Available data: Begin
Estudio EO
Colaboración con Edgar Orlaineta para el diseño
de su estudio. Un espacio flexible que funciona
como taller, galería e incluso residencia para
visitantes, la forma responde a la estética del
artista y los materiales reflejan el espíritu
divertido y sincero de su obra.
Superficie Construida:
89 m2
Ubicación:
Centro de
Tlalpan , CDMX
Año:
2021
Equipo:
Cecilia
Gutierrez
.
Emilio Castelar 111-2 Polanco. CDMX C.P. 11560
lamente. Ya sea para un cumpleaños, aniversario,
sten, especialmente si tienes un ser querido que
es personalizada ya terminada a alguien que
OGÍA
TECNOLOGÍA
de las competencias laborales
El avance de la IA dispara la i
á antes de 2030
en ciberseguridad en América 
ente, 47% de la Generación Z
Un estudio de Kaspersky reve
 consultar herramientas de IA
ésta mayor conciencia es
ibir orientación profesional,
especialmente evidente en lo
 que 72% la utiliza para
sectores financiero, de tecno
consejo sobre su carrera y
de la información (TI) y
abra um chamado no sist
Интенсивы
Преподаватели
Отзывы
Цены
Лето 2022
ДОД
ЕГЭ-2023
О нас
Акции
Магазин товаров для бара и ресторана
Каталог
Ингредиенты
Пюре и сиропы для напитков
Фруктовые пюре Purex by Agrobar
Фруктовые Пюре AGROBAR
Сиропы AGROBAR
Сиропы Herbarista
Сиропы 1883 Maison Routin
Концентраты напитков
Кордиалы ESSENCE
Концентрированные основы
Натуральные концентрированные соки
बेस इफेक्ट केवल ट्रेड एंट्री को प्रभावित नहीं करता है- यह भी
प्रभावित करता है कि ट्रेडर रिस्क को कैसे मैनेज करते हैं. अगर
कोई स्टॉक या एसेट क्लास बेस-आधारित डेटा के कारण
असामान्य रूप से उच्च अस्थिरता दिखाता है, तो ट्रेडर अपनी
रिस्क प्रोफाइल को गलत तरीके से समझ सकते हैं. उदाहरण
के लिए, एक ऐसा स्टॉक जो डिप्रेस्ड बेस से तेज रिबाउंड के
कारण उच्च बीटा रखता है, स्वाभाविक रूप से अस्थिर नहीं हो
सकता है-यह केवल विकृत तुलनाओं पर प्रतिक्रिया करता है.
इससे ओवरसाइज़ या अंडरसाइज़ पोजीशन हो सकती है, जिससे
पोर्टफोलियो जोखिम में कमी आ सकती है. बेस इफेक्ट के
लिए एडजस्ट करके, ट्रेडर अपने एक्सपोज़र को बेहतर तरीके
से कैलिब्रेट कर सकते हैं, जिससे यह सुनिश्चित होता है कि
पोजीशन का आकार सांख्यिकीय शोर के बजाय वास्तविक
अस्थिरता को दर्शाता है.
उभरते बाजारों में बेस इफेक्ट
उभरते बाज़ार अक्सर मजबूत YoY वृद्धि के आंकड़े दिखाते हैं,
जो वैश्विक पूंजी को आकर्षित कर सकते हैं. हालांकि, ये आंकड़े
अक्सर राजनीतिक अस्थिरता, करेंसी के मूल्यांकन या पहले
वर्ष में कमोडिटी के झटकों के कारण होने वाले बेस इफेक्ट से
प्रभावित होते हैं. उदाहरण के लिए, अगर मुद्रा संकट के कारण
Available data: End
* **Required work**
Your answer must be an exact copy of every entry above.

* **Response to the task**
Estudio EO
Colaboración con Edgar Orlaineta para el diseño
de su estudio. Un espacio flexible que funciona
como taller, galería e incluso residencia para
visitantes, la forma responde a la estética del
artista y los materiales reflejan el espíritu
divertido y sincero de su obra.
Superficie Construida:
89 m2
Ubicación:
Centro de
Tlalpan , CDMX
Año:
2021
Equipo:
Cecilia
Gutierrez
.
Emilio Castelar 111-2 Polanco. CDMX C.P. 11560
lamente. Ya sea para un cumpleaños, aniversario,
sten, especialmente si tienes un ser querido que
es personalizada ya terminada a alguien que
OGÍA
TECNOLOGÍA
de las competencias laborales
El avance de la IA dispara la i
á antes de 2030
en ciberseguridad en América 
ente, 47% de la Generación Z
Un estudio de Kaspersky reve
 consultar herramientas de IA
ésta mayor conciencia es
ibir orientación profesional,
especialmente evidente en lo
 que 72% la utiliza para
sectores financiero, de tecno
consejo sobre su carrera y
de la información (TI) y
abra um chamado no sist
Интенсивы
Преподаватели
Отзывы
Цены
Лето 2022
ДОД
ЕГЭ-2023
О нас
Акции
Магазин товаров для бара и ресторана
Каталог
Ингредиенты
Пюре и сиропы для напитков
Фруктовые пюре Purex by Agrobar
Фруктовые Пюре AGROBAR
Сиропы AGROBAR
Сиропы Herbarista
Сиропы 1883 Maison Routin
Концентраты напитков
Кордиалы ESSENCE
Концентрированные основы
Натуральные концентрированные соки
बेस इफेक्ट केवल ट्रेड एंट्री को प्रभावित नहीं करता है- यह भी
प्रभावित करता है कि ट्रेडर रिस्क को कैसे मैनेज करते हैं. अगर
कोई स्टॉक या एसेट क्लास बेस-आधारित डेटा के कारण
असामान्य रूप से उच्च अस्थिरता दिखाता है, तो ट्रेडर अपनी
रिस्क प्रोफाइल को गलत तरीके से समझ सकते हैं. उदाहरण
के लिए, एक ऐसा स्टॉक जो डिप्रेस्ड बेस से तेज रिबाउंड के
कारण उच्च बीटा रखता है, स्वाभाविक रूप से अस्थिर नहीं हो
सकता है-यह केवल विकृत तुलनाओं पर प्रतिक्रिया करता है.
इससे ओवरसाइज़ या अंडरसाइज़ पोजीशन हो सकती है, जिससे
पोर्टफोलियो जोखिम में कमी आ सकती है. बेस इफेक्ट के
लिए एडजस्ट करके, ट्रेडर अपने एक्सपोज़र को बेहतर तरीके
से कैलिब्रेट कर सकते हैं, जिससे यह सुनिश्चित होता है कि
पोजीशन का आकार सांख्यिकीय शोर के बजाय वास्तविक
अस्थिरता को दर्शाता है.
उभरते बाजारों में बेस इफेक्ट
उभरते बाज़ार अक्सर मजबूत YoY वृद्धि के आंकड़े दिखाते हैं,
जो वैश्विक पूंजी को आकर्षित कर सकते हैं. हालांकि, ये आंकड़े
अक्सर राजनीतिक अस्थिरता, करेंसी के मूल्यांकन या पहले
वर्ष में कमोडिटी के झटकों के कारण होने वाले बेस इफेक्ट से
प्रभावित होते हैं. उदाहरण के लिए, अगर मुद्रा संकट के कारण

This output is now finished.